Junior Clark Andros has grown his beard out claiming that facial hair is very biblical. | John Buchanan/THE CHIMES

 

With groups like the cheese club, the adventure club and even a posse of hide-and-seek players, you might think that Biola’s student body had all the bases covered. But let’s not forget one thing Biola was missing: a facial hair club.

“It’s very biblical,” Clarke Andros, a junior biblical studies major and one of the five founders of the Biola Beardsmen, said about facial hair.

Eric Cole, a junior marketing management major, said that he and Andros got the idea for the club after watching the show “Whisker Wars,” which follows the competitors on Beard Team USA. They finished the last episode, looked at each other and had an instant beard connection — a term coined by Andros.

Friends since freshman year, Andros and Cole both have had some sort of facial hair for the past two and a half years.

Sophomores Jon Boone and Cody Laliberte and junior Chad Duarte make up the rest of the founding fathers of the Biola Beardsmen.

They wanted to start a club that would allow them to have fun but also do service projects such as visiting a nursing home as a community of beard enthusiasts, Andros said. They would like to hold Biola’s first facial hair competition and eventually expand the contest to other schools in the area or ideally, a world championship.
All activities of the Biola Beardsmen will benefit their social justice agenda of combating beard oppression, Andros quipped.

What makes a Biolan a beardsman

While any type of facial hair is welcome, the name Biola Beardsmen was chosen for the use of alliteration, according to Cole. Quite appropriately, Cole and Andros said “Nice mustache!” to a male student walking past us outside of Common Grounds.

[Stored data entries]
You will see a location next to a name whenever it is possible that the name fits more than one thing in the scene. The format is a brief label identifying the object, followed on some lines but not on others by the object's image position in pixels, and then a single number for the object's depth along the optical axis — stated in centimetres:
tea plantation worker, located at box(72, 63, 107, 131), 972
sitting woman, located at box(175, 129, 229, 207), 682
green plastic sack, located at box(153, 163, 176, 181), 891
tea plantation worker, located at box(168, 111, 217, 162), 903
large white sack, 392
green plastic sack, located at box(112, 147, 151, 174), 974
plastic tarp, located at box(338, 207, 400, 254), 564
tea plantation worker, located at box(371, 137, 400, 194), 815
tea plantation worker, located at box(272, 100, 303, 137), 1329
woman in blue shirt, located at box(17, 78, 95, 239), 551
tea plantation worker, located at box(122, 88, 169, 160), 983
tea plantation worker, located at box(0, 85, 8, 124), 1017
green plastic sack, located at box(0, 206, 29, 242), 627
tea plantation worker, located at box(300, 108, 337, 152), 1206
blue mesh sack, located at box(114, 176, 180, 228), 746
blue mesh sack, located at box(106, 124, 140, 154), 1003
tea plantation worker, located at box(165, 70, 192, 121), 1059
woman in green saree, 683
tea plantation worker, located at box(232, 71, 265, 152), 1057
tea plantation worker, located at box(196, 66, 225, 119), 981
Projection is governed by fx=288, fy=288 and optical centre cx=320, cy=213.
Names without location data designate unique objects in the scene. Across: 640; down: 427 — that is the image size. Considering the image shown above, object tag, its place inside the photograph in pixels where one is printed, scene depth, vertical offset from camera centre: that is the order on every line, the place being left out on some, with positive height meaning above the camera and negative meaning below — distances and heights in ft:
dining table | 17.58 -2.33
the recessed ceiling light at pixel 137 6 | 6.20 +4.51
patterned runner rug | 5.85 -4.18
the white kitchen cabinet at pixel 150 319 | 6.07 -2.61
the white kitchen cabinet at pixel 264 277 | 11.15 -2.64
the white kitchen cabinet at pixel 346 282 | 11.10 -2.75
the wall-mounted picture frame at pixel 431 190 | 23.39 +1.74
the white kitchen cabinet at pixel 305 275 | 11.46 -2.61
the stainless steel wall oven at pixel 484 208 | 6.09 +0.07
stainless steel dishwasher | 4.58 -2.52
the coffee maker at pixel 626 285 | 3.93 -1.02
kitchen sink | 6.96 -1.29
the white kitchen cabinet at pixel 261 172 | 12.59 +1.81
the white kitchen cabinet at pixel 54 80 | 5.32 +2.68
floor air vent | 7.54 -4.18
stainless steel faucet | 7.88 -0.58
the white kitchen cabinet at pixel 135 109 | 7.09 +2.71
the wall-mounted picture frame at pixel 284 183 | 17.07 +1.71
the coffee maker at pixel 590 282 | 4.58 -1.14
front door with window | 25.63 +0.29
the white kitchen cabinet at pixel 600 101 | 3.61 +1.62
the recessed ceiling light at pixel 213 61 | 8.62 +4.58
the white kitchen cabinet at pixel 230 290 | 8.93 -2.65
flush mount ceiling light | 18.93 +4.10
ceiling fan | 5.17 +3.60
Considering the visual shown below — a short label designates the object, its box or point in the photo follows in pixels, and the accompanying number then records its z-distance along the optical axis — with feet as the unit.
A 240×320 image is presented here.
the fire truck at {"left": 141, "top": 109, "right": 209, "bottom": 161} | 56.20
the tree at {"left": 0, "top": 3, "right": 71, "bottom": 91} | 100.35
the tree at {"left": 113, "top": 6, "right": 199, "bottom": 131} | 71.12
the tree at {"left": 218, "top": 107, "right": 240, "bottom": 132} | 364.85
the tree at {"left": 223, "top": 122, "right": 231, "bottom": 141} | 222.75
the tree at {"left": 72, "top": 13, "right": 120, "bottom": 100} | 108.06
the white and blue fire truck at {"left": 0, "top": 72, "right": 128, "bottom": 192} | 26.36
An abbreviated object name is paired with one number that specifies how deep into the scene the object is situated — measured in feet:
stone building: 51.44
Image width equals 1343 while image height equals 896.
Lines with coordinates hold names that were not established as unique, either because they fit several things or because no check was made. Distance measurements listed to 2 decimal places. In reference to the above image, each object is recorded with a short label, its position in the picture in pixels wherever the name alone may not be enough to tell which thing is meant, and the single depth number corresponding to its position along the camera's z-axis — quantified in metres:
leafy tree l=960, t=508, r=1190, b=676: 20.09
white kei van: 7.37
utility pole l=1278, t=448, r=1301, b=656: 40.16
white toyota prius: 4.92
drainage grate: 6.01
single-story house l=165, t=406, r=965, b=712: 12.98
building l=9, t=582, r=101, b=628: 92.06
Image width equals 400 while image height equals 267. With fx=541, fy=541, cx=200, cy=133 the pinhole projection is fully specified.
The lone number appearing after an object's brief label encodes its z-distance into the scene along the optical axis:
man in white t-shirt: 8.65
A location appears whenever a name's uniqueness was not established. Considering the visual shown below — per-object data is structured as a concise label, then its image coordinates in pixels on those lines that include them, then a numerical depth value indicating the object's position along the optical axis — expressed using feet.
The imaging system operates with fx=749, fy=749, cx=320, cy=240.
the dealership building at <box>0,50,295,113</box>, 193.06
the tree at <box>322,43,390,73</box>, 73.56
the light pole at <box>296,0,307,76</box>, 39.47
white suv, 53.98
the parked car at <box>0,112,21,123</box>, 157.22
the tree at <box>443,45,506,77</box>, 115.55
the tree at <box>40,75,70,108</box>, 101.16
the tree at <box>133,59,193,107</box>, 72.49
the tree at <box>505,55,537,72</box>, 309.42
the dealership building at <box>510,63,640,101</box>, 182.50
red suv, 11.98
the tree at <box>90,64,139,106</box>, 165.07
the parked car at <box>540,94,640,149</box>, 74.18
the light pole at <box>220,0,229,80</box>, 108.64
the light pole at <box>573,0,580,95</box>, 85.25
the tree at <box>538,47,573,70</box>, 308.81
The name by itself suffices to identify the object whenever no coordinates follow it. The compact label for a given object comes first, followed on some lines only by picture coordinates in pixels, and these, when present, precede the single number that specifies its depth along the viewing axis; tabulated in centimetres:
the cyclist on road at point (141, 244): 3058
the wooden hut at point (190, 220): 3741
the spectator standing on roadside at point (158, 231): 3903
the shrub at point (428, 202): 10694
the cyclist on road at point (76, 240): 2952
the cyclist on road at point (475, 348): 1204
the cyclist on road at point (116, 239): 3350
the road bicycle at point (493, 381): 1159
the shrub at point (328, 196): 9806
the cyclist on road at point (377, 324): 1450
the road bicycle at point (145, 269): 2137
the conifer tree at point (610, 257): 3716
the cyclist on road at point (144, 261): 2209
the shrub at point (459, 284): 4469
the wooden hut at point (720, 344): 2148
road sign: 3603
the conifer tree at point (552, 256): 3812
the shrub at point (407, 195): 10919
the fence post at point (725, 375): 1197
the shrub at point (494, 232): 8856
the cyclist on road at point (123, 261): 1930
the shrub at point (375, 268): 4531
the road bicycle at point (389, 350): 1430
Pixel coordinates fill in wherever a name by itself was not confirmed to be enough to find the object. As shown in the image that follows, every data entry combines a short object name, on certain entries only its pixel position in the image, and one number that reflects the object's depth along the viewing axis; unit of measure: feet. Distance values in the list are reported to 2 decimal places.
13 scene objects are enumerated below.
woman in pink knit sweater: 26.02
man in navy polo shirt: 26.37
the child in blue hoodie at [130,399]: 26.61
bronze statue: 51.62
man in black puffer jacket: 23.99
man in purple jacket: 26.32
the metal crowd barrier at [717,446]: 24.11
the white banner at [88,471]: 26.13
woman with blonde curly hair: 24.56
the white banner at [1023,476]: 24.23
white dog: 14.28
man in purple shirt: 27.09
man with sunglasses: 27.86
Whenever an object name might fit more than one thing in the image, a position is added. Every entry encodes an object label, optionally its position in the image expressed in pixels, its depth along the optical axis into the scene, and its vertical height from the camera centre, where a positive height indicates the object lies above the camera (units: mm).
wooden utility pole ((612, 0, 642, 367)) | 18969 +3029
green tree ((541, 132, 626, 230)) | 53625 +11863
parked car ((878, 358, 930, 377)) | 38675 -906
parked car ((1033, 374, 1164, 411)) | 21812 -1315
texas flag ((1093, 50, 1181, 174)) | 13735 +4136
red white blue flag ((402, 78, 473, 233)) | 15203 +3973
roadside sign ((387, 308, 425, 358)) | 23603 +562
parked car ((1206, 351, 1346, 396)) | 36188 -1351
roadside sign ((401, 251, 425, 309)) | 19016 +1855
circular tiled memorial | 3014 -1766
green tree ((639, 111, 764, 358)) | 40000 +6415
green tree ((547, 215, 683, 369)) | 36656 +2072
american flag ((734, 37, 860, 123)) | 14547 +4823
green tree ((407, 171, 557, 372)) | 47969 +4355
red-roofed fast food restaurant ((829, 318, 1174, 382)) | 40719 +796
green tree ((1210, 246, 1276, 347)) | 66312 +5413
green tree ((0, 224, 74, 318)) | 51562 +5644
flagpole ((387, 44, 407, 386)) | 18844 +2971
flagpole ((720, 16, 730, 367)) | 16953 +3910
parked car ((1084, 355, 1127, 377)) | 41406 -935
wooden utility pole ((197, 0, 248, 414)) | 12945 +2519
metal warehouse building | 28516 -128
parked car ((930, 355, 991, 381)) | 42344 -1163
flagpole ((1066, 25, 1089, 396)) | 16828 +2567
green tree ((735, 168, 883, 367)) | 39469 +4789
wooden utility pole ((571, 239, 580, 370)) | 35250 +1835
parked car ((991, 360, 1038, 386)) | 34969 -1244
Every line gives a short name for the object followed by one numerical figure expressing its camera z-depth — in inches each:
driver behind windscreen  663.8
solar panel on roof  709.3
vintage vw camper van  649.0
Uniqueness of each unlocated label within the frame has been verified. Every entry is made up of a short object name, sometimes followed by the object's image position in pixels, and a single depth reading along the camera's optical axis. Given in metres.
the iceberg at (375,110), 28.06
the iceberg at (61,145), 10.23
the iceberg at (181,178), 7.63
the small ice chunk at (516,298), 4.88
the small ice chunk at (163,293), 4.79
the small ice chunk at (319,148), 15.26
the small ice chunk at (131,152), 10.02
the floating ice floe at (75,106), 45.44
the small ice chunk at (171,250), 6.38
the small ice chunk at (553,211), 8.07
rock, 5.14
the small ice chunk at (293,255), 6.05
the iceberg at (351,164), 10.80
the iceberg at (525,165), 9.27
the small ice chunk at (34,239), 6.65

**Task set**
A – Answer these questions using the article on the Biola Beardsmen:
(i) After watching which show did Eric Cole and his friend come up with the idea for the club?
(ii) Which two sophomores are among the club's founders?
(iii) According to Cole, why was the name Biola Beardsmen chosen?
B – Resume the article about the Biola Beardsmen club, picking up right after its final sentence.

**Responses**
A –
(i) "Whisker Wars"
(ii) Jon Boone and Cody Laliberte
(iii) For the use of alliteration

B –
“It’s for those who grow and appreciate facial hair,” Cole said. Ladies and faculty members are welcome to join the club.

Just how many girls are interested in the club? Cole reported that about a third of their Facebook fans are female.

“It’s one thing to be in the Biola Beardsmen, but if you get a female to sponsor your beard, you become a full-fledged Biola Beardsman,” Andros said. In order to be sponsored, the man simply needs a lady friend to say that she wants him to grow a certain type of facial hair.

Be there or be bare

Biola Beardsmen received almost 80 signatures at this semester’s clubs fair and have more than 170 fans on Facebook.

The club is working to develop a unique lexicon of beard-related jargon, according to Cole. Its members are dubbed “beardos.” Members can post “beardspiration” on the Facebook page, inspiring a certain style of facial hair or highlighting such bearded men as Lyman Stewart, Biola co-founder.

The Beardsmen meet in Business 201 every Tuesday at 7:30 p.m. As its founding fathers like to say, be there or be bare!